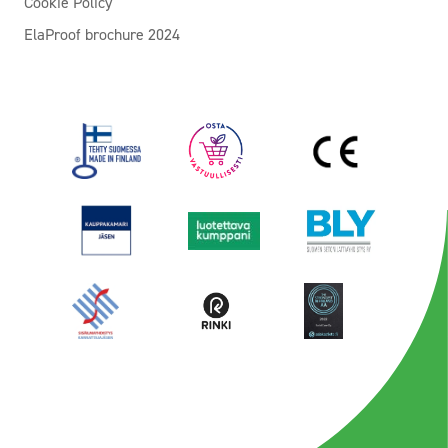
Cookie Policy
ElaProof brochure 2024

--

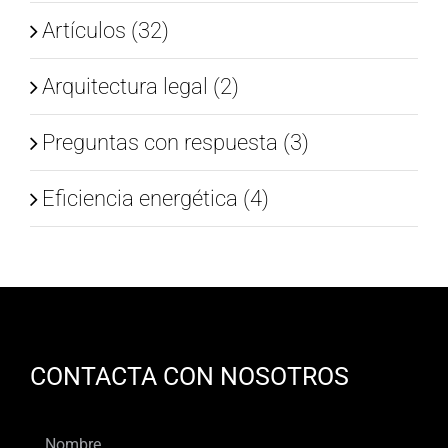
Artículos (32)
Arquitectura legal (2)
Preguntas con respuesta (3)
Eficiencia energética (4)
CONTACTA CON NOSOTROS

## WHAT YOU NEED TO DO
Everything in the material above from the line that has "Preguntas con respuesta (3)" through the line that has "CONTACTA CON NOSOTROS" must be duplicated exactly, with no other lines given.

## TASK RESULT
Preguntas con respuesta (3)
Eficiencia energética (4)
CONTACTA CON NOSOTROS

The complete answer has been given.